Split the dataset into training and test sets

[3]:
from cuml import train_test_split
X_train, X_test, y_train, y_test = train_test_split(df, 'label', train_size=0.8)
[4]:
seq_classifier.train_model(X_train["email"], y_train, epochs=1)
Epoch:   0%|                                                                                                                                                              | 0/1 [00:00<?, ?it/s]/opt/conda/envs/clx_dev/lib/python3.8/site-packages/torch/nn/parallel/_functions.py:68: UserWarning: Was asked to gather along dimension 0, but all input tensors were scalars; will instead unsqueeze and return a vector.
  warnings.warn('Was asked to gather along dimension 0, but all '
Epoch: 100%|██████████████████████████████████████████████████████████████████████████████████████████████████████████████████████████████████████████████████████| 1/1 [00:06<00:00,  6.18s/it]
Train loss: 2.008297920227051
[5]:
seq_classifier.evaluate_model(X_test["email"], y_test)
[5]:
1.0

Ideally, you will want to train your model over a number of epochs as detailed in our example Phishing Detection notebook.

Save a trained model checkpoint

[6]:
seq_classifier.save_model("clx_pd_classifier.ckpt")

Save a trained model

[7]:
seq_classifier.save_model("clx_pd_classifier.pth")

Load a model

Let’s create a new phishing detector instance from the saved checkpoint.

[8]:
phishing_detector = BinarySequenceClassifier()
phishing_detector.init_model("clx_pd_classifier.ckpt")

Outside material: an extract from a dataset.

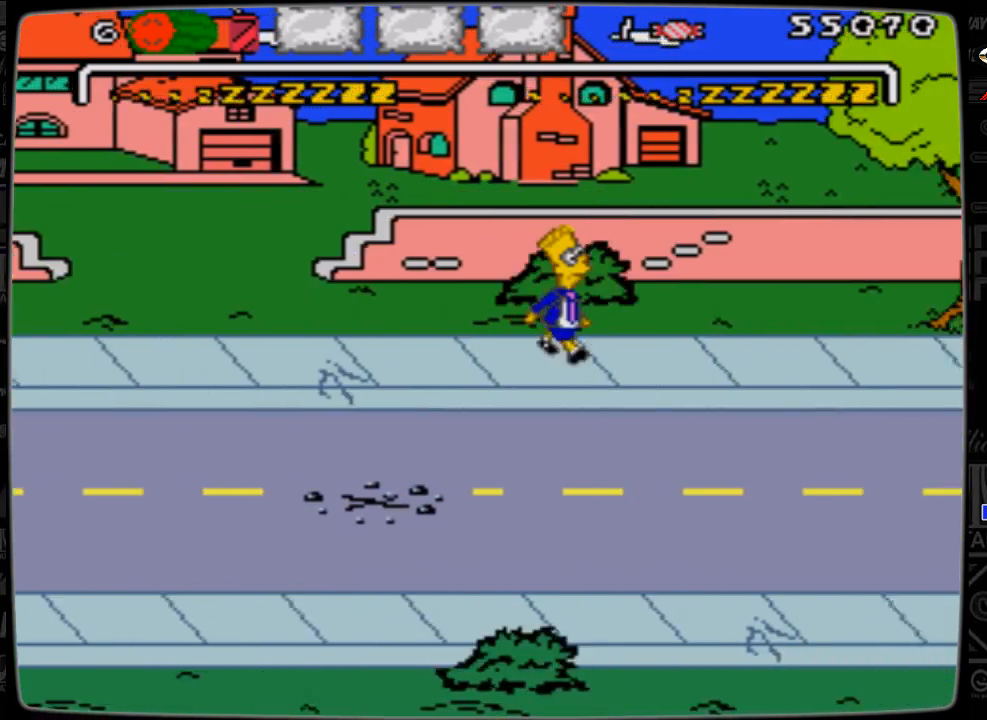
{"buttons": ["DPAD_RIGHT"], "events": []}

Let’s create a new phishing detector instance from the saved model.

[9]:
phishing_detector2 = BinarySequenceClassifier()
phishing_detector2.init_model("clx_pd_classifier.pth")

PD Inferencing

Use your new model to predict phishing emails

[10]:
infer_df = cudf.DataFrame()
infer_df["email"] = ["Best regards, Ron Sinclear. ronsinclear@netscape.net","over. SidLet me know. Thx."]

phishing_detector.predict(infer_df["email"])
[10]:
(0     True
 1    False
 Name: 0, dtype: bool,
 0    0.632572
 1    0.451712
 Name: 0, dtype: float32)

Conclusion

This example shows that using a BERT-based phishing detector performs well in identifying the spam emails across these datasets. Users can experiment with other datasets, increase the coverage and change the number of epochs to fine-tune the results on their datasets. It is also an example of how CLX can be used with huggingface and other libraries to create custom solutions.